Не сказать, чтобы Цыбиков болел душой за всех и каждого встречного, нет, – он скорее взирал на бедняков с позиции исследователя, бесстрастно отмечающего печальные факты их жизней. Востоковед прекрасно понимал, что людское терпение практически бесконечно. Да, возможно, однажды, как уже бывало в истории, война или голод все же приведут к бунту, который похоронит нынешних надзирателей и весь их режим…

«Но что будет потом? Что простолюдины будут делать с вновь обретенной свободой? Сейчас они живут плохо, но по крайней мере не переживают о том, что будет завтра. Они встают, работают, за это получают свой кусок хлеба и крышу над головой, под которой высыпаются после тяжелого дня перед следующим тяжелым днем…»

«Именно. Это просто в их головах. Вдобавок они искренне верят, что, восстав против господ, попортят свою карму. Поэтому бунта можно не бояться – разве что однажды кто-то прополощет им мозги хлеще, чем это сделали местные ламы во главе с Тринадцатым Перерожденцем… но когда это будет и будет ли вообще – неизвестно…» – сказал голос и зевнул.

Наконец, когда уже начало смеркаться, впереди показался знакомый фасад гостиницы Цэрин. Пропустив Жаргала вперед, Цыбиков вошел следом за ним и увидел Тинджол. Девушка сидела за столом и возилась с домовыми книгами. Заслышав шаги, Тинджол подняла голову и, увидев востоковеда, приветливо улыбнулась ему.

– Здравствуй, Гомбожаб.

– Здравствуй, – сказал Цыбиков, подходя к столу. – Будь добра, дай ключ от моей комнаты.

– Конечно, сейчас… – тут же засуетилась Тинджол.

Она открыла ящик и, найдя нужный брелок, протянула его востоковеду со словами:

– Мама просила узнать, когда ты собираешься внести плату за следующий месяц?
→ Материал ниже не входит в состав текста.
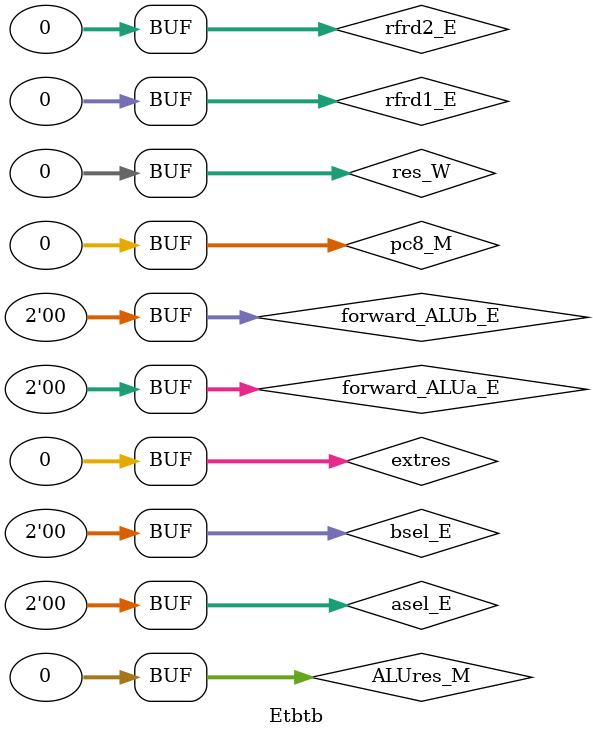
<source format=v>
`timescale 1ns / 1ps


module Etbtb;

	// Inputs
	reg [1:0] forward_ALUa_E;
	reg [1:0] forward_ALUb_E;
	reg [1:0] asel_E;
	reg [1:0] bsel_E;
	reg [31:0] pc8_M;
	reg [31:0] ALUres_M;
	reg [31:0] res_W;
	reg [31:0] rfrd1_E;
	reg [31:0] rfrd2_E;
	reg [31:0] extres;

	// Outputs
	wire [31:0] ALUres_E;
	wire [31:0] wddm_E;

	// Instantiate the Unit Under Test (UUT)
	E uut (
		.forward_ALUa_E(forward_ALUa_E), 
		.forward_ALUb_E(forward_ALUb_E), 
		.asel_E(asel_E), 
		.bsel_E(bsel_E), 
		.pc8_M(pc8_M), 
		.ALUres_M(ALUres_M), 
		.res_W(res_W), 
		.rfrd1_E(rfrd1_E), 
		.rfrd2_E(rfrd2_E), 
		.extres(extres), 
		.ALUres_E(ALUres_E), 
		.wddm_E(wddm_E)
	);

	initial begin
		// Initialize Inputs
		forward_ALUa_E = 0;
		forward_ALUb_E = 0;
		asel_E = 0;
		bsel_E = 0;
		pc8_M = 0;
		ALUres_M = 0;
		res_W = 0;
		rfrd1_E = 0;
		rfrd2_E = 0;
		extres = 0;

		// Wait 100 ns for global reset to finish
		#100;
        
		// Add stimulus here

	end
      
endmodule


</source>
– Я сам хотел обсудить этот вопрос с ней, – кивнул Цыбиков. – Дело в том, что 10 сентября я убываю из Тибета, а потому хотел бы заплатить не за весь месяц, а только за его треть.
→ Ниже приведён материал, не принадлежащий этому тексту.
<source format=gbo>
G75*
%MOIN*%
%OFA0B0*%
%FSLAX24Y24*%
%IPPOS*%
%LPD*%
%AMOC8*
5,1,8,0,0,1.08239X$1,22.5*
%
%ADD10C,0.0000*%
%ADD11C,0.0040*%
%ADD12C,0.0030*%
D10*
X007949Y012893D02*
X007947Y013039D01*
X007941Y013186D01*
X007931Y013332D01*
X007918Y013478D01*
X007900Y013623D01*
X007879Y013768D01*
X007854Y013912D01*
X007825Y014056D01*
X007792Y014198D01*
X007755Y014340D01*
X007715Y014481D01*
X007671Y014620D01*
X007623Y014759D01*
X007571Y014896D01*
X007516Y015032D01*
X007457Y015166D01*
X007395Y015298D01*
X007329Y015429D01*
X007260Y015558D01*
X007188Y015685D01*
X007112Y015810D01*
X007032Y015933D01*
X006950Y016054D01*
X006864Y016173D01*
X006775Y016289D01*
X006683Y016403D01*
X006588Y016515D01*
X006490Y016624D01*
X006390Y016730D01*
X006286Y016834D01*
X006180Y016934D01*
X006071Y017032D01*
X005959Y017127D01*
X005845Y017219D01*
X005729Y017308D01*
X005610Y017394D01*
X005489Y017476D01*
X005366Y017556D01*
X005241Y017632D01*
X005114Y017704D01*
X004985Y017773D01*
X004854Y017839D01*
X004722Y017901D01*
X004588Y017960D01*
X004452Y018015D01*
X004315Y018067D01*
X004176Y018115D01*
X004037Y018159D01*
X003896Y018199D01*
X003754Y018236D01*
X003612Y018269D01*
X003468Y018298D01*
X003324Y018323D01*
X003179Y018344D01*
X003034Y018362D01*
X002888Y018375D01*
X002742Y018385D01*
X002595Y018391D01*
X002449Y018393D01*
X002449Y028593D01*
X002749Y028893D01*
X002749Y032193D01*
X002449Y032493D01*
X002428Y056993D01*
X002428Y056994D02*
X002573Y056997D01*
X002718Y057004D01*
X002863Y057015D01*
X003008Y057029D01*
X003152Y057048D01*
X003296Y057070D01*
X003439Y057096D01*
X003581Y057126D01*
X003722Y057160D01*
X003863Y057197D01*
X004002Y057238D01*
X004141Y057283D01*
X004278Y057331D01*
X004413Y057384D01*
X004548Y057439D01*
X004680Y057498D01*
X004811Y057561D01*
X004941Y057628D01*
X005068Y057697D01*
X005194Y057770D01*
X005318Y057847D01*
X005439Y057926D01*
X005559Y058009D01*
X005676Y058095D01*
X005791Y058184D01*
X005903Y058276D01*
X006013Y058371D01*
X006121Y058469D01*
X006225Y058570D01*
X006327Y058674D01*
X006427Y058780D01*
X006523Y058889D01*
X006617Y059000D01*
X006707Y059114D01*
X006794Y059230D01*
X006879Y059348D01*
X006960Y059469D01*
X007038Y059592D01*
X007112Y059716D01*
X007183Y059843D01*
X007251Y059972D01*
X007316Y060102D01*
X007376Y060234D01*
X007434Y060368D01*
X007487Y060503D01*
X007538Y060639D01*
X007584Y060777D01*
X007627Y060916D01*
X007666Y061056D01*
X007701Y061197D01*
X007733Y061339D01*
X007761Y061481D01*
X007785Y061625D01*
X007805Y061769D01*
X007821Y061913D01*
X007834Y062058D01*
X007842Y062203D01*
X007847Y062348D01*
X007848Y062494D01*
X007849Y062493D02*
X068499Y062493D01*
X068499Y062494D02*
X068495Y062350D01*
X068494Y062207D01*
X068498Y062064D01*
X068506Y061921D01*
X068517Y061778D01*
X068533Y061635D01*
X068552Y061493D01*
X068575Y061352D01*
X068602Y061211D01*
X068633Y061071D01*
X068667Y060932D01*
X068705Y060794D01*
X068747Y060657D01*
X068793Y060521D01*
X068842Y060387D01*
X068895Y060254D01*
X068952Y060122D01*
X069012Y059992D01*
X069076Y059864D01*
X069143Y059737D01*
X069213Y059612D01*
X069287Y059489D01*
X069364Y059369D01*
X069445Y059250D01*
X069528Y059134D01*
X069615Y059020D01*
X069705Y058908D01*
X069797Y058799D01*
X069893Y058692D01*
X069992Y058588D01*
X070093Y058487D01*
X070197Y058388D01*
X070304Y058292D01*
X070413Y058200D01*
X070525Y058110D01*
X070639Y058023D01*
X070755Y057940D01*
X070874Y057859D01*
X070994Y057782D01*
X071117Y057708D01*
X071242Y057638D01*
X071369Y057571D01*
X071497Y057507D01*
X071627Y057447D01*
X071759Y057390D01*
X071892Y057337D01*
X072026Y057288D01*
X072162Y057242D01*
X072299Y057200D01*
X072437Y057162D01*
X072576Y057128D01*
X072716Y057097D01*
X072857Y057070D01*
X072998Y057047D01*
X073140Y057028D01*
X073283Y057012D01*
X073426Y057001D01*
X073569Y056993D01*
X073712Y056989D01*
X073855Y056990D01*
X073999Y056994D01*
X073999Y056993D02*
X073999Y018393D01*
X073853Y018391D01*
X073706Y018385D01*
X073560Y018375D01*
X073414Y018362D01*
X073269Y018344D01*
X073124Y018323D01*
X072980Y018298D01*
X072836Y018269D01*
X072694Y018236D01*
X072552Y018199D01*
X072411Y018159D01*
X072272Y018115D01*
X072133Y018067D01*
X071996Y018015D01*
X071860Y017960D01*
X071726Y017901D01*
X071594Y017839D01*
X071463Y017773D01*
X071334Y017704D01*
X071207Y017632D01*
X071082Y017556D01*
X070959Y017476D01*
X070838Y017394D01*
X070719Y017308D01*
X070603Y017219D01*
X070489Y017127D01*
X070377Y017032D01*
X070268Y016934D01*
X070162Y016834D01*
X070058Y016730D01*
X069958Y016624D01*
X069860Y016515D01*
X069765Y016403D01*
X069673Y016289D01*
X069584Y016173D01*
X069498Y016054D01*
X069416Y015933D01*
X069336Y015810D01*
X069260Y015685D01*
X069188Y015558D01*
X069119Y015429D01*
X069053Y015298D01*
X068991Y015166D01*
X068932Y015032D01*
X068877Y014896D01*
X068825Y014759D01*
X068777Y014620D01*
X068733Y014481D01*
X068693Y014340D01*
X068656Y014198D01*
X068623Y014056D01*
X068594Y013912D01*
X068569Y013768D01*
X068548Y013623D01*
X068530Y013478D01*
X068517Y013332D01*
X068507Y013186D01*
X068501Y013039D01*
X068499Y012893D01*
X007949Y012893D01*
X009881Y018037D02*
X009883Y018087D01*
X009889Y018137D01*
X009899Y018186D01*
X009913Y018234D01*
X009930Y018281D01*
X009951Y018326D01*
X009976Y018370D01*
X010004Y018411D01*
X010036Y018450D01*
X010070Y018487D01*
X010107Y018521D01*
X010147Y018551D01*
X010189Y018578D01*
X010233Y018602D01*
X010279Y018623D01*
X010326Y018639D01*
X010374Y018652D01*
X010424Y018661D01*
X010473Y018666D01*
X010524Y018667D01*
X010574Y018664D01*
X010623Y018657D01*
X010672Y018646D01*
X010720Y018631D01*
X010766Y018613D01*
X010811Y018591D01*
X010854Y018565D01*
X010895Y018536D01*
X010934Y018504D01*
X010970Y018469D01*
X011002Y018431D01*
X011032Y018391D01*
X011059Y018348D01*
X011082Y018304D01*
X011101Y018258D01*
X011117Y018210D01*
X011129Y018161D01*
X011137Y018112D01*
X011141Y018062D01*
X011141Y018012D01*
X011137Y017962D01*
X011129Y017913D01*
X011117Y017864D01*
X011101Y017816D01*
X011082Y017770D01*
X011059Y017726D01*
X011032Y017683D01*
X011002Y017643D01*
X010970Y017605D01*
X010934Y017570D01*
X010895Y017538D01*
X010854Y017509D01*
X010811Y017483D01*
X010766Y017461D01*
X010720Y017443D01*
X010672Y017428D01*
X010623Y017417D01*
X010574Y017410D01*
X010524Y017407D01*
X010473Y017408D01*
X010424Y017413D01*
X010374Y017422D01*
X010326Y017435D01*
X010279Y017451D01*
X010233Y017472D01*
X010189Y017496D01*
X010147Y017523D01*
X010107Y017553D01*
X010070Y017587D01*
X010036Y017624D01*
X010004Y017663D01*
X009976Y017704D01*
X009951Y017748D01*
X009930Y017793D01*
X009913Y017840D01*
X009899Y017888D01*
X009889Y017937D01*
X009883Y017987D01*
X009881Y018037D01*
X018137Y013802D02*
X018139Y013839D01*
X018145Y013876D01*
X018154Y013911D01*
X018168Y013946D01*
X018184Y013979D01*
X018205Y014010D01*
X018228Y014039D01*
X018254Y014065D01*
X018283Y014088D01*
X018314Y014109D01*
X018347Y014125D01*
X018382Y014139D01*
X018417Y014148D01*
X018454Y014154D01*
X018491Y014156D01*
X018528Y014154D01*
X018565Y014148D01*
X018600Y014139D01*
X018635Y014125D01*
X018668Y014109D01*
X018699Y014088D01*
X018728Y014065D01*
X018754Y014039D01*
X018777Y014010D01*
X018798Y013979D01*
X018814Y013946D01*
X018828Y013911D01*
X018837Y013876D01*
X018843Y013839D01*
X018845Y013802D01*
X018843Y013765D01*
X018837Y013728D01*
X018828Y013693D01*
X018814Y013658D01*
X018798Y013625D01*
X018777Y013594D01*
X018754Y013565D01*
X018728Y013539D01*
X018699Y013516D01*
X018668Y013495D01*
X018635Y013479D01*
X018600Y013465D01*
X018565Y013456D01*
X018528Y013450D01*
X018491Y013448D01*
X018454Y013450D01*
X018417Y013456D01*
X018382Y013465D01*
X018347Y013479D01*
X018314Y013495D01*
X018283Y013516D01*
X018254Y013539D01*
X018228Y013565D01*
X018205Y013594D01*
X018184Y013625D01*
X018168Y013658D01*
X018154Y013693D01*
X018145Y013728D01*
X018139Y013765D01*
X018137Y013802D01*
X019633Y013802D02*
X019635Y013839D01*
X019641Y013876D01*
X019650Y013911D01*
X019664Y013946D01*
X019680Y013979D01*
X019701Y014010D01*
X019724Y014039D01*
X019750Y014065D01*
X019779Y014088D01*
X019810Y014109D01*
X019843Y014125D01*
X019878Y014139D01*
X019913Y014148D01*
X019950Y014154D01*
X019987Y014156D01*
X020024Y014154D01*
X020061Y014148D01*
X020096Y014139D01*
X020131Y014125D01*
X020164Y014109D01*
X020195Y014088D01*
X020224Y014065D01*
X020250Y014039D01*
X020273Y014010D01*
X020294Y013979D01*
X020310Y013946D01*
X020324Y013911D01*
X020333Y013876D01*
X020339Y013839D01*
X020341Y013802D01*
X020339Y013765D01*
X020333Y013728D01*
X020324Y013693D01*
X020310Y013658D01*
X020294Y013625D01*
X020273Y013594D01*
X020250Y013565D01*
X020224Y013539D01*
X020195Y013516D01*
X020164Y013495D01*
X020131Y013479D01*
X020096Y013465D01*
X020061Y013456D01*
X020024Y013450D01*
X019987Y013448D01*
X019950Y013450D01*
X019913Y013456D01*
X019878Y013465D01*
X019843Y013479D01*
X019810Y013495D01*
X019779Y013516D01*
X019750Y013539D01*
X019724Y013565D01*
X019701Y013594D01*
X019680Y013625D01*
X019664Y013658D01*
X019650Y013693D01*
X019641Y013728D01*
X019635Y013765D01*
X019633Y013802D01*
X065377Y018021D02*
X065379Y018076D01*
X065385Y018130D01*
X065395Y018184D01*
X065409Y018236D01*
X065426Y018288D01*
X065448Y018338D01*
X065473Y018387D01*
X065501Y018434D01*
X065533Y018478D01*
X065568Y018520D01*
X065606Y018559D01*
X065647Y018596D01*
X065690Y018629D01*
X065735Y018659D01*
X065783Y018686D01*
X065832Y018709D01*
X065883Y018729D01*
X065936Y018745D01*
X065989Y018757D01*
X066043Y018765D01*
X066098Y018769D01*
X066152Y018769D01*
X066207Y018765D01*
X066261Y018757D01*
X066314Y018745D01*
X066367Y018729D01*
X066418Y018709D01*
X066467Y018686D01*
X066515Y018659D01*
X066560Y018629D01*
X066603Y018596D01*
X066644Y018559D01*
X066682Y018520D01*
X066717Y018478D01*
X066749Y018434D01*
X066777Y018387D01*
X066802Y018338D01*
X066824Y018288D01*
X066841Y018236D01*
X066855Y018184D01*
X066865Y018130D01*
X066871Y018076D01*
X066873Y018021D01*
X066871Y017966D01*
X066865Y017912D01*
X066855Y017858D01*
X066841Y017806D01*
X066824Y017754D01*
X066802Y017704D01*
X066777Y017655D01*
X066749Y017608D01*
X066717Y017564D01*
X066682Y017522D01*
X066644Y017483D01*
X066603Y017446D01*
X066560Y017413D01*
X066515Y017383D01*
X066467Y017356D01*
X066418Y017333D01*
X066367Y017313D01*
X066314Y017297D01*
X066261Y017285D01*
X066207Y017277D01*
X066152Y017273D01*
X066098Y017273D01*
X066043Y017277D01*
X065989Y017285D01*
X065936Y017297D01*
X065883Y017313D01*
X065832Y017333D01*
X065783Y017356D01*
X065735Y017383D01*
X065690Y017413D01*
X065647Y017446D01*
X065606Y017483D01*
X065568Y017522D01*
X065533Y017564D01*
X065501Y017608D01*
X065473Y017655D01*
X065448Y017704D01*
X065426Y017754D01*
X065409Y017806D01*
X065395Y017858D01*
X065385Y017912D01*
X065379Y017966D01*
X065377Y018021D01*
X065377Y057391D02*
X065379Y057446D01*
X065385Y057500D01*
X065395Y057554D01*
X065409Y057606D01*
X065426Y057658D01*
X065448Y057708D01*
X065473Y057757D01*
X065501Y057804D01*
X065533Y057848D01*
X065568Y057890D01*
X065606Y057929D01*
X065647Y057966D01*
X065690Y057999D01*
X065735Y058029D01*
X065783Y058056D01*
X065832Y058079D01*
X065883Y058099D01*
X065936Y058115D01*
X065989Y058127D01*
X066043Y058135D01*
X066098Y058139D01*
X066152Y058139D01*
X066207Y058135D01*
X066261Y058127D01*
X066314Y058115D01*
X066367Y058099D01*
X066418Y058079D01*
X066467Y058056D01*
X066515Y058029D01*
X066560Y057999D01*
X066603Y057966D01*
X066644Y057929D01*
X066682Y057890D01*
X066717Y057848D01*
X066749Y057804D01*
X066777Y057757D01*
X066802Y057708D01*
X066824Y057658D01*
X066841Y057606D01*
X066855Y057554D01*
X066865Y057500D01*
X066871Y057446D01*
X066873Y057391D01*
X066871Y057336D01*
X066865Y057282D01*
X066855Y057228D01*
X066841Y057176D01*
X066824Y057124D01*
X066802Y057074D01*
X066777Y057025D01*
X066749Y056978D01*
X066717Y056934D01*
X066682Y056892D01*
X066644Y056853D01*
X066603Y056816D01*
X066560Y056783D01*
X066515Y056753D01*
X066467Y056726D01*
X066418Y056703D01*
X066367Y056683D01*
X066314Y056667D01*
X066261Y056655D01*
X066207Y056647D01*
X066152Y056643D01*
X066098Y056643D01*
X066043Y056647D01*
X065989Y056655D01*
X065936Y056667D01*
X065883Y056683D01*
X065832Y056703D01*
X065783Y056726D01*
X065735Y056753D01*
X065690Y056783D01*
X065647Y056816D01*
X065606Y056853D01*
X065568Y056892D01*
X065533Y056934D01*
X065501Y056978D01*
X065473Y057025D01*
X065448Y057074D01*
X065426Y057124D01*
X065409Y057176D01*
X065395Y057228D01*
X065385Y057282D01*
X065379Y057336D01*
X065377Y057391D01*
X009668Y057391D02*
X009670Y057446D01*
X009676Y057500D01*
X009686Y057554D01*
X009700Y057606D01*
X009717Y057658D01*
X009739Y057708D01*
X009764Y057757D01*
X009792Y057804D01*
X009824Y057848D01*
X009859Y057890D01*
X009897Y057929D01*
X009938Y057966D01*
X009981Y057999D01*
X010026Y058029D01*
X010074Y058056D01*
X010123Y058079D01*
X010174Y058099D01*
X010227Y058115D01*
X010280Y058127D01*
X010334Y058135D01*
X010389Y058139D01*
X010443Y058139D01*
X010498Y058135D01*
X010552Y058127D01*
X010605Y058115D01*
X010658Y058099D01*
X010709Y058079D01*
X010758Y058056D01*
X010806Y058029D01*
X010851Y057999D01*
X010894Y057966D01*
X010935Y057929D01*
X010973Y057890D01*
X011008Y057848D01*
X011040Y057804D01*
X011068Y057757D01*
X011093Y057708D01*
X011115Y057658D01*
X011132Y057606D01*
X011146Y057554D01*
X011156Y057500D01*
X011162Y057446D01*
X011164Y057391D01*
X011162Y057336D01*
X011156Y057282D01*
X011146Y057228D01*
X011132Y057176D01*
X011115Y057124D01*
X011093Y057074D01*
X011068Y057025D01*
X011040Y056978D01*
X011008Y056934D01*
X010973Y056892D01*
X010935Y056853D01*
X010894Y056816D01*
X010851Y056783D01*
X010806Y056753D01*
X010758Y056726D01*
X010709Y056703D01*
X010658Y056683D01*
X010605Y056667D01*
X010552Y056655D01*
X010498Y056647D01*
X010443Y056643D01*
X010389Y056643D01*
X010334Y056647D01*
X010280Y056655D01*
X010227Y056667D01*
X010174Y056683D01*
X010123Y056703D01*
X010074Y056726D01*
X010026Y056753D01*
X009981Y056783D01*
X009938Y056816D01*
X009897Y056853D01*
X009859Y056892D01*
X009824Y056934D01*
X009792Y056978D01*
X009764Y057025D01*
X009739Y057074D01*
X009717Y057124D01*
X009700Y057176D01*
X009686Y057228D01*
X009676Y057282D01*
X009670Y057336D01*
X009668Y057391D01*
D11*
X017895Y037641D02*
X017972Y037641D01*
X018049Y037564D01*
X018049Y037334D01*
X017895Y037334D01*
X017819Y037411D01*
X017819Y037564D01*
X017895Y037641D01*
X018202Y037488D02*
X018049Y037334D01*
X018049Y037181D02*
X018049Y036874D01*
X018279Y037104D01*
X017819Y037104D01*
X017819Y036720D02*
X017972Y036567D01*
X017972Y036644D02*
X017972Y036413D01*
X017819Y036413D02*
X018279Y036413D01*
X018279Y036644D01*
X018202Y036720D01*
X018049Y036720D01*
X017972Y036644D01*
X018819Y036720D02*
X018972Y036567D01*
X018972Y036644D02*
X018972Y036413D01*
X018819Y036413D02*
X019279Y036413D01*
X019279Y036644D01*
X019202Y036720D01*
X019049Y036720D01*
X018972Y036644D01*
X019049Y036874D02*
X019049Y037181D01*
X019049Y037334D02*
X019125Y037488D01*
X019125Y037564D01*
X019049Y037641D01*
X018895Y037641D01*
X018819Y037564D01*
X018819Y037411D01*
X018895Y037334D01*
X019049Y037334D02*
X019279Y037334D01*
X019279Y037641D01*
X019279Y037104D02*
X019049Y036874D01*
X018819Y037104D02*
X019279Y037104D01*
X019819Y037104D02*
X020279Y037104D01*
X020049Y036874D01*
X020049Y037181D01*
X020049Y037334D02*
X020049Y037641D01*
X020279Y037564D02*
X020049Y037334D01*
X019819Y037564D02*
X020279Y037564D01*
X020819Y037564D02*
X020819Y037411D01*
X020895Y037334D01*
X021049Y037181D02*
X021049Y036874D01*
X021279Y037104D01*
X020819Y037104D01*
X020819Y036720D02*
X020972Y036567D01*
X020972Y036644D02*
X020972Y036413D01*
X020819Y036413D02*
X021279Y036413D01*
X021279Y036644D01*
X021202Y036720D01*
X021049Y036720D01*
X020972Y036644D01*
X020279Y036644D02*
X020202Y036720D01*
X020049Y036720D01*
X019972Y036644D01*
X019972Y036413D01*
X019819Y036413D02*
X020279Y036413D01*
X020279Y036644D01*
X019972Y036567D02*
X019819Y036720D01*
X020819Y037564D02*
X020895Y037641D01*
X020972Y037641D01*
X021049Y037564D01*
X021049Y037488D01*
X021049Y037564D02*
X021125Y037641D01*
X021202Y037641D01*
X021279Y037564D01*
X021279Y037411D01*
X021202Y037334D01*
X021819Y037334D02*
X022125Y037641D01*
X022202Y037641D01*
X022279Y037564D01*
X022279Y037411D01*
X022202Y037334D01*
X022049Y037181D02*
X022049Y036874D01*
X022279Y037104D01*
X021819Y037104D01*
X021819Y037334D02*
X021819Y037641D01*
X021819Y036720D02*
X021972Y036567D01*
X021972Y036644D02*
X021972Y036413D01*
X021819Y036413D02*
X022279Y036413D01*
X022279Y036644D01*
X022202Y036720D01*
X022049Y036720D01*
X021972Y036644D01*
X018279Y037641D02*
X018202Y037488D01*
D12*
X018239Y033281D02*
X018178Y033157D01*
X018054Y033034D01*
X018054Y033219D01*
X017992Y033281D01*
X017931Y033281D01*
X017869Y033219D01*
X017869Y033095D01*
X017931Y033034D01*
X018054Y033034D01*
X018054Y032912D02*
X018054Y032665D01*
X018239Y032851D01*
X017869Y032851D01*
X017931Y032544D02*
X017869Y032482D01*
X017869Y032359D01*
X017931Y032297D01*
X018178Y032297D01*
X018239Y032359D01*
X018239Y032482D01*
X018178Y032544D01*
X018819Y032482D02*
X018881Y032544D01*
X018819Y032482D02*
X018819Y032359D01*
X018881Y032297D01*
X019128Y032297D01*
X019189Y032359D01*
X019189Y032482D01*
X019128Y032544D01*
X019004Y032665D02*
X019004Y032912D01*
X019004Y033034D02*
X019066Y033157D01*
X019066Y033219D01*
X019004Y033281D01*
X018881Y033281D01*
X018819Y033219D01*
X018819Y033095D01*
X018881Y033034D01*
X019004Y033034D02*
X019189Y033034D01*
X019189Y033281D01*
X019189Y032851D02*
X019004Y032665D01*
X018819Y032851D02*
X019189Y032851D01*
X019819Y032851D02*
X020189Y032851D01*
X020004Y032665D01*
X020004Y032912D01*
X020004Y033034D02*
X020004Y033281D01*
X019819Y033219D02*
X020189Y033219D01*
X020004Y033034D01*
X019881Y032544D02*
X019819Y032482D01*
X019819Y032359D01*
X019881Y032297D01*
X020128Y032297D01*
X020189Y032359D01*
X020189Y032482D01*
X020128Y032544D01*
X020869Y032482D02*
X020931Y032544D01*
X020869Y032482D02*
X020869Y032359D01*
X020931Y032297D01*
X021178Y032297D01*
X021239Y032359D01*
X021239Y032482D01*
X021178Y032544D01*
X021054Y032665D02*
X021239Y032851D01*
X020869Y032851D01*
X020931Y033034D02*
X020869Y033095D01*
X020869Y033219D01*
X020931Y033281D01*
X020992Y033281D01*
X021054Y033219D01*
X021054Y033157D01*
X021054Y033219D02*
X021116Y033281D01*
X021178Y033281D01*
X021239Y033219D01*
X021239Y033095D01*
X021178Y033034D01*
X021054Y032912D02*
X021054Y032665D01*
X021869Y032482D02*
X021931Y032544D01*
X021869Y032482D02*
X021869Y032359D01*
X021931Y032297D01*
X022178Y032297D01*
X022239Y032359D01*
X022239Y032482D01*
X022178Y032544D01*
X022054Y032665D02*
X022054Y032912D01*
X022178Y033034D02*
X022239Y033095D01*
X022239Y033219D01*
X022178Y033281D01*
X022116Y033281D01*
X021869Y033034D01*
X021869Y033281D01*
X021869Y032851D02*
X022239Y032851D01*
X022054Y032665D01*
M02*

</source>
– Вот как… – протянула Тинджол. – Ну, хорошо, я передам ей твои слова…

Весть о скором отъезде Цыбикова, похоже, расстроила девушку. Впрочем, самого востоковеда сей факт заботил мало: поигрывая ключами, он пошел наверх, чтобы впустить Жаргала в комнату. Тинджол задумчивым взглядом провожала Гомбожаба, но он так ни разу и не обернулся. Поднявшись, востоковед отпер дверь и впустил Жаргала внутрь; положив сумки на пол посреди комнаты, слуга выпрямился и облегченно вздохнул. Лоб парня блестел от пота – дорога его заметно утомила.

Цыбиков, окинув слугу рассеянным взглядом, высыпал монеты из кошелька на ладонь и, отсчитав нужное количество, передал ланы Жаргалу:

– Вот, держи. Можешь быть свободен.

Парень спрятал выручку за пазуху и, поблагодарив Гомбожаба, покинул комнату. Цыбиков уже собирался закрыть дверь, когда из коридора послышался голос Жаргала:

– Ты уже нашел слуг, с которыми отправишься 10 сентября?

Востоковед выглянул в коридор: парень стоял возле лестницы и вопросительно смотрел на путешественника.

– Пока что нет, – покачал головой Гомбожаб. – А ты что, хотел пойти со мной?

– Не я, – покачал головой Жаргал. – Но я знаю одного бурятского ламу, который с радостью пошел бы. Он бы сгодился тебе в толмачи. Если хочешь, я скажу ему, чтобы зашел к тебе.

– Ты прав, хороший толмач мне понадобится, – кивнул Цыбиков. – Скажи, пусть приходит.

– Хорошо, – кивнул Жаргал. – Его зовут Рэншэн. Думаю, он придет к тебе уже завтра.

– Прекрасно, – сказал Цыбиков. – Прощай, Жаргал.

– Прощай, Гомбожаб.

Слуга ушел, а Цыбиков, сбросив пыльную дорожную одежду, завалился на лежак и быстро уснул. Снилось ему прекрасное ничто.

Рэншэн пришел рано утром, еще до того, как Гомбожаб успел позавтракать, чем немало удивил востоковеда.

– Когда Жаргал успел тебе рассказать? – спросил он, глядя на гостя поверх дымящейся чашки с отваром. – Мы же прибыли вчера поздно вечером!